When he heard that Esau was coming toward him with four hundred men he just knew he and his family were dead. He had no idea he was coming to welcome him. And what did he do? He turned to Go, his spare tire and to his own ingenuity.

After a beautiful prayer (32:9-12) where he reminded God of His promise to protect him, he sent wave after wave of gifts and people toward Esau to appease his anger (32:13-2!). Then he sent his family, across the brook. He is still a coward – hiding behind his wife and children.

In the dark of night, as he had done twenty years before, he went to Bethel and was alone beneath the stars. But just as before, he was not alone. God came to him. To show him how he had been fighting Him all his life, God sent the “angel of the Lord” to wrestle with him

Showing His wonderful patience with all of us who fight Him, God let the battle last all night, but as the sun rose, the Lord crippled Jacob's hip and defeated him.

But in defeat he won, because when we give up our proud defiant, self reliant ways and submit to God we always win. As the hymn writer put it, “Make me a captive, Lord, and then I will be free."

God changed Jacob's name to "Israel" (Prince with God) and changed his nature like He does ours in the new birth. From now on Jacob was a man of God, not perfect, but living more and more for the Lord and talking more and more about the Lord.

God does not shelter you and me from pain and Jacob’s later years were marked by much SORROW (Ch. 35-49). He lived to see the death of Rachael (35:16-21). And Isaac, his son lay with one of his concubines.

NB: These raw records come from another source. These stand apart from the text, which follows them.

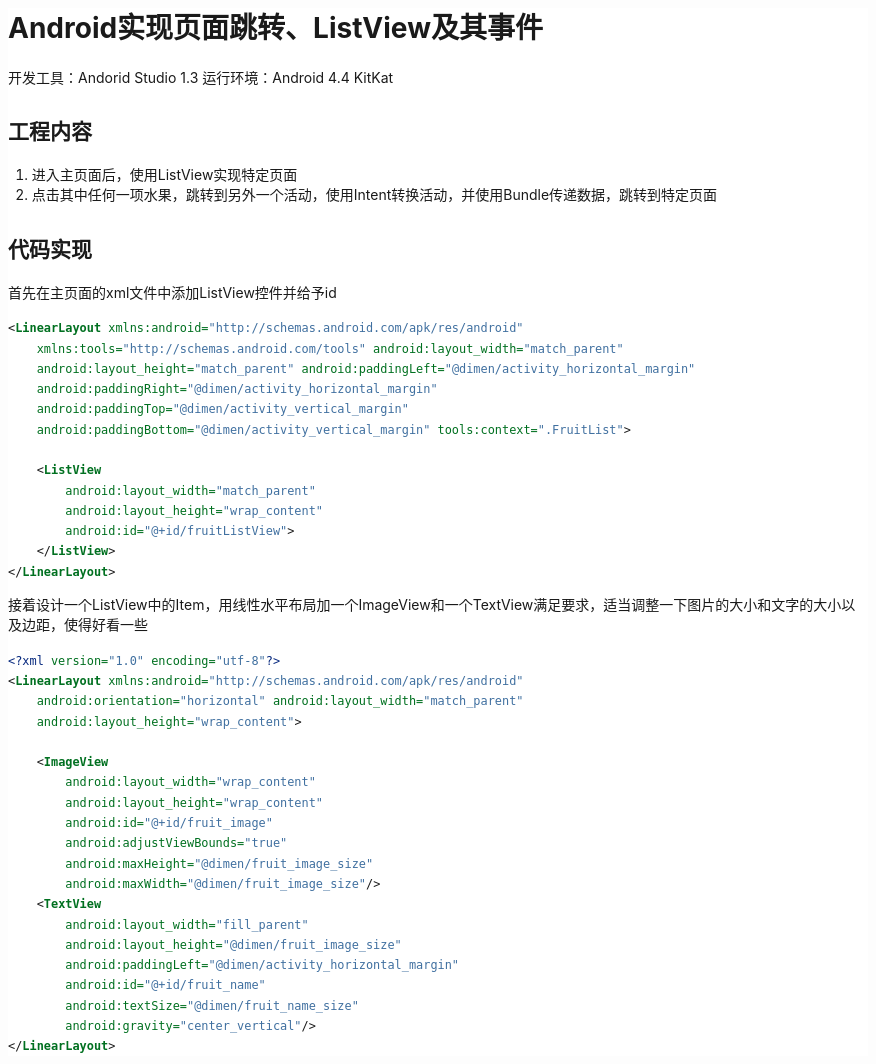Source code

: # Android实现页面跳转、ListView及其事件

开发工具：Andorid Studio 1.3
运行环境：Android 4.4 KitKat

## 工程内容

1.	进入主页面后，使用ListView实现特定页面
2.	点击其中任何一项水果，跳转到另外一个活动，使用Intent转换活动，并使用Bundle传递数据，跳转到特定页面

## 代码实现

首先在主页面的xml文件中添加ListView控件并给予id

```xml
<LinearLayout xmlns:android="http://schemas.android.com/apk/res/android"
    xmlns:tools="http://schemas.android.com/tools" android:layout_width="match_parent"
    android:layout_height="match_parent" android:paddingLeft="@dimen/activity_horizontal_margin"
    android:paddingRight="@dimen/activity_horizontal_margin"
    android:paddingTop="@dimen/activity_vertical_margin"
    android:paddingBottom="@dimen/activity_vertical_margin" tools:context=".FruitList">

    <ListView
        android:layout_width="match_parent"
        android:layout_height="wrap_content"
        android:id="@+id/fruitListView">
    </ListView>
</LinearLayout>
```

接着设计一个ListView中的Item，用线性水平布局加一个ImageView和一个TextView满足要求，适当调整一下图片的大小和文字的大小以及边距，使得好看一些

```xml
<?xml version="1.0" encoding="utf-8"?>
<LinearLayout xmlns:android="http://schemas.android.com/apk/res/android"
    android:orientation="horizontal" android:layout_width="match_parent"
    android:layout_height="wrap_content">

    <ImageView
        android:layout_width="wrap_content"
        android:layout_height="wrap_content"
        android:id="@+id/fruit_image"
        android:adjustViewBounds="true"
        android:maxHeight="@dimen/fruit_image_size"
        android:maxWidth="@dimen/fruit_image_size"/>
    <TextView
        android:layout_width="fill_parent"
        android:layout_height="@dimen/fruit_image_size"
        android:paddingLeft="@dimen/activity_horizontal_margin"
        android:id="@+id/fruit_name"
        android:textSize="@dimen/fruit_name_size"
        android:gravity="center_vertical"/>
</LinearLayout>
```
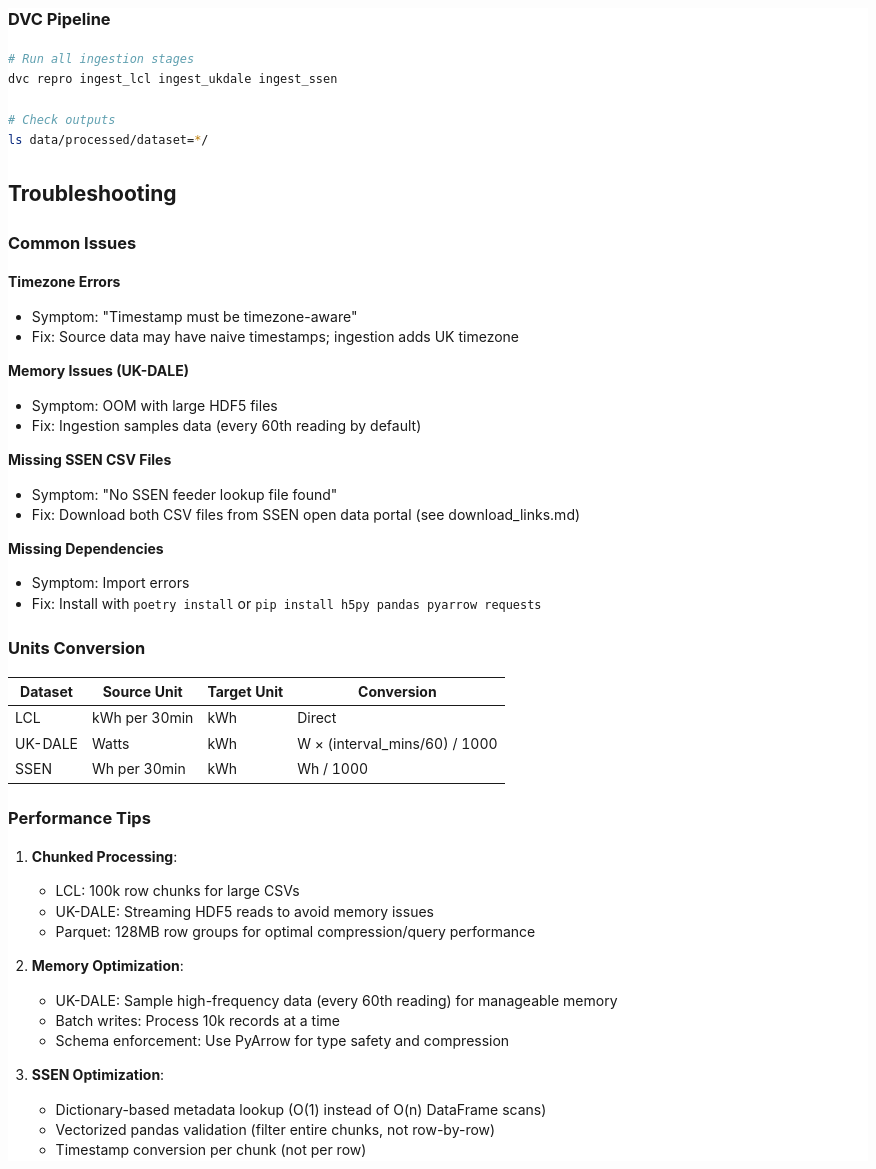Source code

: ### DVC Pipeline
```bash
# Run all ingestion stages
dvc repro ingest_lcl ingest_ukdale ingest_ssen

# Check outputs
ls data/processed/dataset=*/
```

## Troubleshooting

### Common Issues

**Timezone Errors**
- Symptom: "Timestamp must be timezone-aware"
- Fix: Source data may have naive timestamps; ingestion adds UK timezone

**Memory Issues (UK-DALE)**
- Symptom: OOM with large HDF5 files
- Fix: Ingestion samples data (every 60th reading by default)

**Missing SSEN CSV Files**
- Symptom: "No SSEN feeder lookup file found"
- Fix: Download both CSV files from SSEN open data portal (see download_links.md)

**Missing Dependencies**
- Symptom: Import errors
- Fix: Install with `poetry install` or `pip install h5py pandas pyarrow requests`

### Units Conversion

| Dataset | Source Unit | Target Unit | Conversion |
|---------|-------------|-------------|------------|
| LCL | kWh per 30min | kWh | Direct |
| UK-DALE | Watts | kWh | W × (interval_mins/60) / 1000 |
| SSEN | Wh per 30min | kWh | Wh / 1000 |

### Performance Tips

1. **Chunked Processing**:
   - LCL: 100k row chunks for large CSVs
   - UK-DALE: Streaming HDF5 reads to avoid memory issues
   - Parquet: 128MB row groups for optimal compression/query performance

2. **Memory Optimization**:
   - UK-DALE: Sample high-frequency data (every 60th reading) for manageable memory
   - Batch writes: Process 10k records at a time
   - Schema enforcement: Use PyArrow for type safety and compression

3. **SSEN Optimization**:
   - Dictionary-based metadata lookup (O(1) instead of O(n) DataFrame scans)
   - Vectorized pandas validation (filter entire chunks, not row-by-row)
   - Timestamp conversion per chunk (not per row)

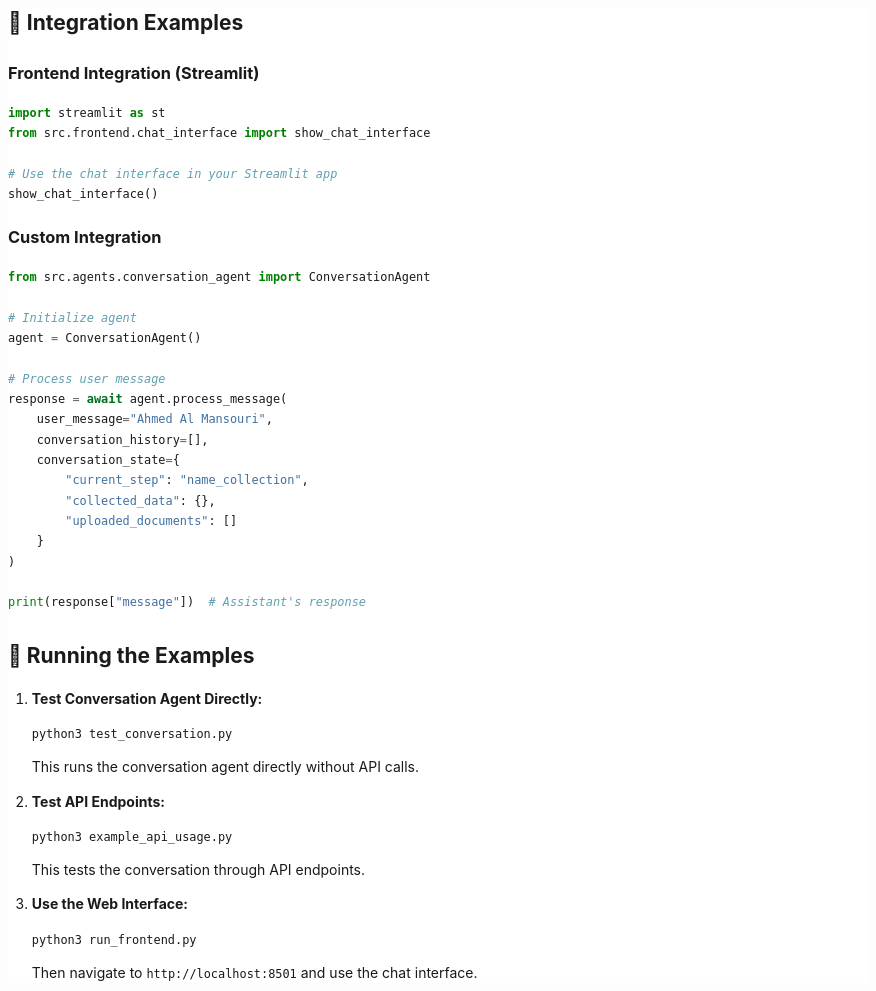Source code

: ## 🎯 Integration Examples

### Frontend Integration (Streamlit)

```python
import streamlit as st
from src.frontend.chat_interface import show_chat_interface

# Use the chat interface in your Streamlit app
show_chat_interface()
```

### Custom Integration

```python
from src.agents.conversation_agent import ConversationAgent

# Initialize agent
agent = ConversationAgent()

# Process user message
response = await agent.process_message(
    user_message="Ahmed Al Mansouri",
    conversation_history=[],
    conversation_state={
        "current_step": "name_collection",
        "collected_data": {},
        "uploaded_documents": []
    }
)

print(response["message"])  # Assistant's response
```

## 🚀 Running the Examples

1. **Test Conversation Agent Directly:**
   ```bash
   python3 test_conversation.py
   ```
   This runs the conversation agent directly without API calls.

2. **Test API Endpoints:**
   ```bash
   python3 example_api_usage.py
   ```
   This tests the conversation through API endpoints.

3. **Use the Web Interface:**
   ```bash
   python3 run_frontend.py
   ```
   Then navigate to `http://localhost:8501` and use the chat interface.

His ten sons sold Joseph into slavery; told him he had been killed by an animal; and to add more pain, they handed him his bloody coat (with animal’s blood on it). The old man went into a grief that refused to be comforted and said, "I will go to my grave mourning”. (37:35).

Life wasn’t all bad. He held two of his grandsons, told them God had been with him all his life with the hope He would do the same for them.

In old age, Jacob lost his health; he lost his loved ones; and he watched his children go wrong. How can God be in this? How can this make us better instead of bitter? Departing health and graves can remind us that this world is not our home. We are made not for earth but for eternity.

A dear, elderly lady in my first church was on her death bed. When she saw the sadness in my eyes she said, "Brother Bob, don't feel sorry for me. A few years ago I realized that I had more friends and loved ones in heaven than I have on earth. From that day on I have wanted to go home."

In hard times we learn what is truly important are the things time cannot take away and the main is the loving, patient god who never gives up on us.

Charles Allen says we can be sure of three things about God. He will never let us OFF – we pay for what we do. He will never let us DOWN – we cannot do enough to stop Him from loving us. And He will never let us GO - in the valley of death we find the “Lilly” of the valley.